APA-Ouagadougou (Burkina) 2014-11-04 14:34:22 - L’opposition politique burkinabè affiliée au Chef de file de l’opposition politique (CFOP) exige qu’on situe les responsabilités concernant les morts lors de l’insurrection populaire des 30 et 31 octobre dernier au Burkina Faso ayant contraint Blaise Compaoré à démissionner et à s'exiler en Côte d'Ivoire.


Dans une déclaration, l'opposition, par la voie du CFOP Zéphirin Diabré, a salué « le combat héroïque de notre peuple, dont toutes les couches sociales ont bravé les peurs, sacrifié leurs vies pour faire obstacle à la forfaiture qui se préparait ». 
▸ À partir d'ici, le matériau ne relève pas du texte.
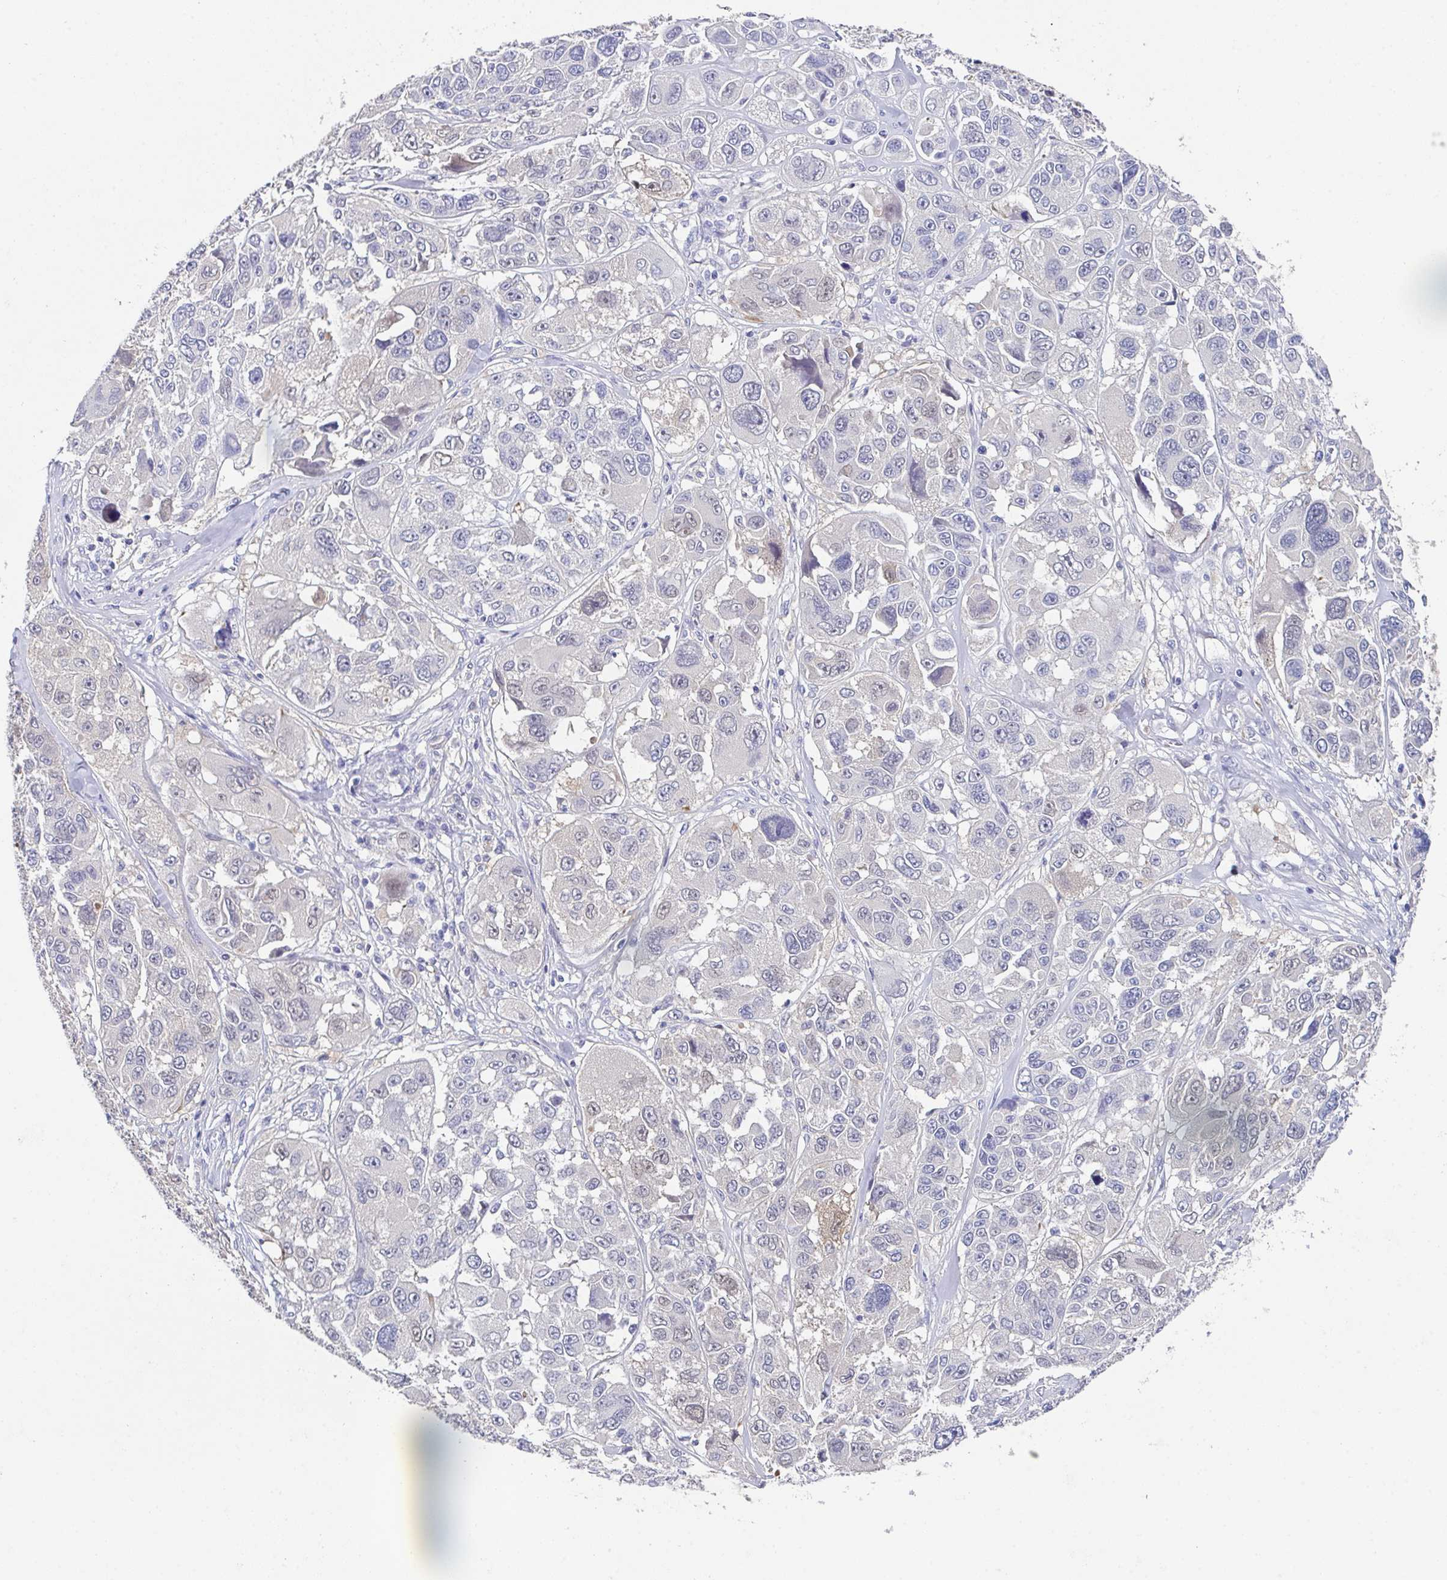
{"staining": {"intensity": "negative", "quantity": "none", "location": "none"}, "tissue": "melanoma", "cell_type": "Tumor cells", "image_type": "cancer", "snomed": [{"axis": "morphology", "description": "Malignant melanoma, NOS"}, {"axis": "topography", "description": "Skin"}], "caption": "Immunohistochemical staining of melanoma demonstrates no significant staining in tumor cells. (Stains: DAB immunohistochemistry (IHC) with hematoxylin counter stain, Microscopy: brightfield microscopy at high magnification).", "gene": "SSC4D", "patient": {"sex": "female", "age": 66}}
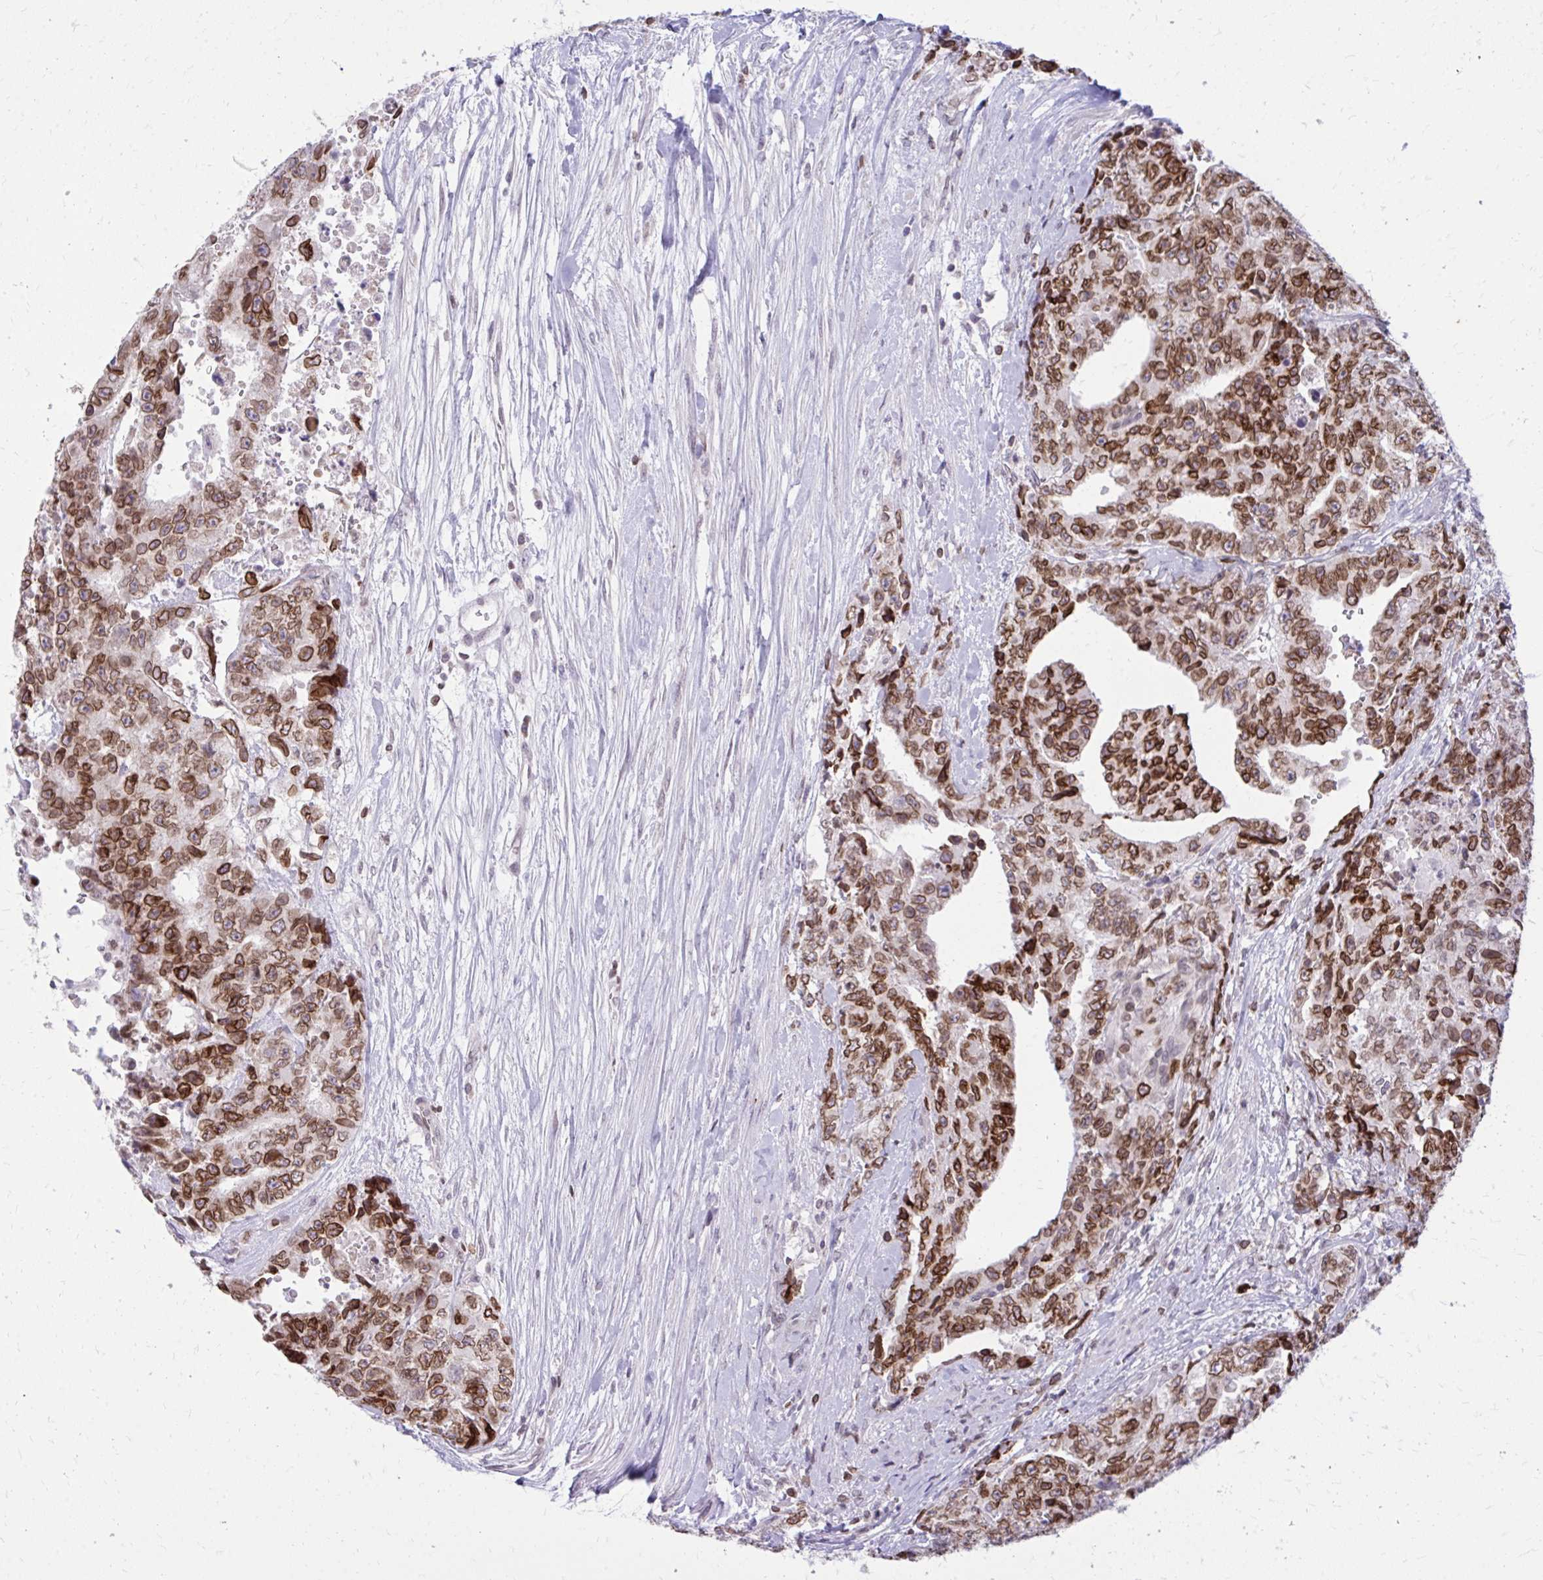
{"staining": {"intensity": "strong", "quantity": ">75%", "location": "cytoplasmic/membranous,nuclear"}, "tissue": "testis cancer", "cell_type": "Tumor cells", "image_type": "cancer", "snomed": [{"axis": "morphology", "description": "Carcinoma, Embryonal, NOS"}, {"axis": "topography", "description": "Testis"}], "caption": "A brown stain shows strong cytoplasmic/membranous and nuclear positivity of a protein in human testis cancer tumor cells.", "gene": "RPS6KA2", "patient": {"sex": "male", "age": 24}}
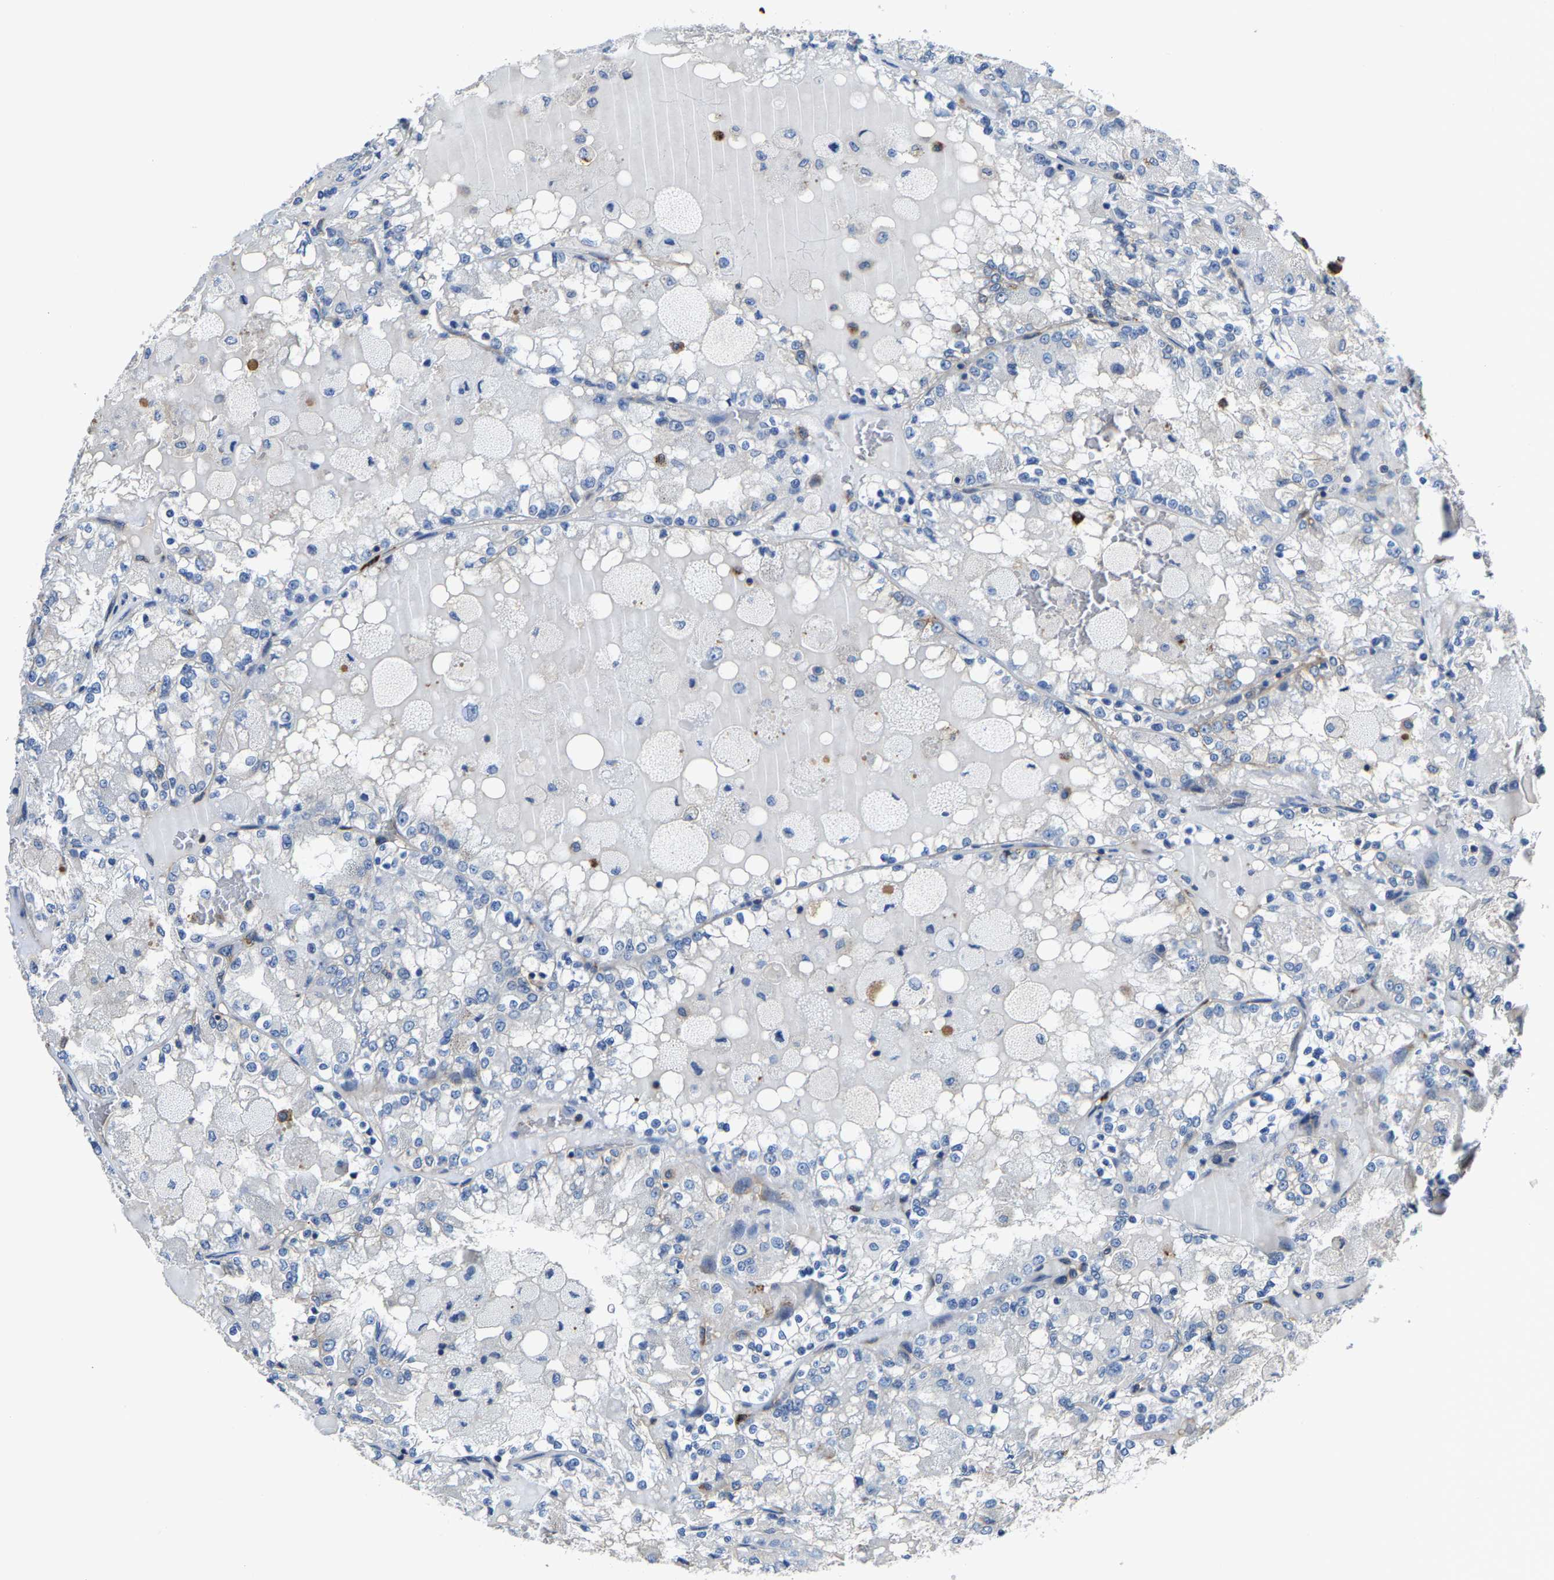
{"staining": {"intensity": "negative", "quantity": "none", "location": "none"}, "tissue": "renal cancer", "cell_type": "Tumor cells", "image_type": "cancer", "snomed": [{"axis": "morphology", "description": "Adenocarcinoma, NOS"}, {"axis": "topography", "description": "Kidney"}], "caption": "Immunohistochemical staining of human renal adenocarcinoma demonstrates no significant expression in tumor cells.", "gene": "TRAF6", "patient": {"sex": "female", "age": 56}}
Pour lui, la lutte que menait le peuple burkinabè contre la révision de l'article 37 de la constitution, sous la direction de l'Opposition politique et de la société civile, a connu son apogée le jeudi 30 octobre.


« Ce jour, le peuple burkinabè a pris ses responsabilités et a organisé une insurrection populaire généralisée, sur toute l'étendue du territoire national, obligeant le Président Blaise Compaoré à rendre sa démission, laissant ainsi le poste de Président du Faso vacant », a indiqué M. Diabré.


Il a rappelé que des Burkinabè sont morts pour la 
« patrie et la démocratie », avant de saluer « leur sacrifice suprême et leur mémoire » et de compatir à la douleur de leurs familles.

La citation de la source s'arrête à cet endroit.